EXTRACTED DATA >>
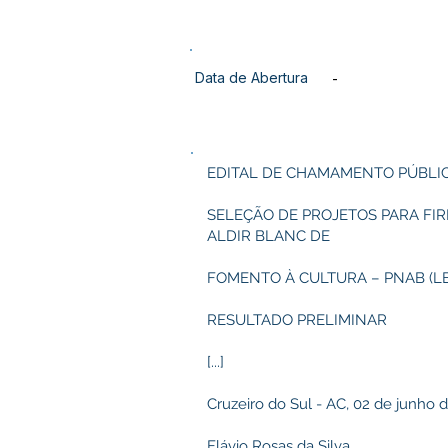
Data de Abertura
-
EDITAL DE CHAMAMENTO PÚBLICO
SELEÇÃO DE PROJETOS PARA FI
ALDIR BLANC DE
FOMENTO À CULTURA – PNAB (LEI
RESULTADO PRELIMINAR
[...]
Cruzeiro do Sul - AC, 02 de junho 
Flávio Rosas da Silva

---

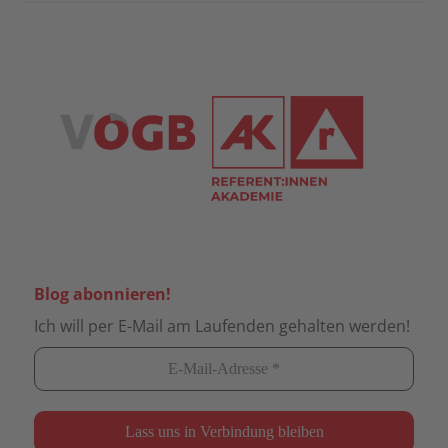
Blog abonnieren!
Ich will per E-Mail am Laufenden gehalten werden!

YOUR GOAL >>
Can you quote verbatim the lines of the listing, starting at the line that has "Data de Abertura" and stopping after the line that has "Flávio Rosas da Silva"?

OUTPUT FOR THIS TASK >>
Data de Abertura
-
EDITAL DE CHAMAMENTO PÚBLICO
SELEÇÃO DE PROJETOS PARA FI
ALDIR BLANC DE
FOMENTO À CULTURA – PNAB (LEI
RESULTADO PRELIMINAR
[...]
Cruzeiro do Sul - AC, 02 de junho 
Flávio Rosas da Silva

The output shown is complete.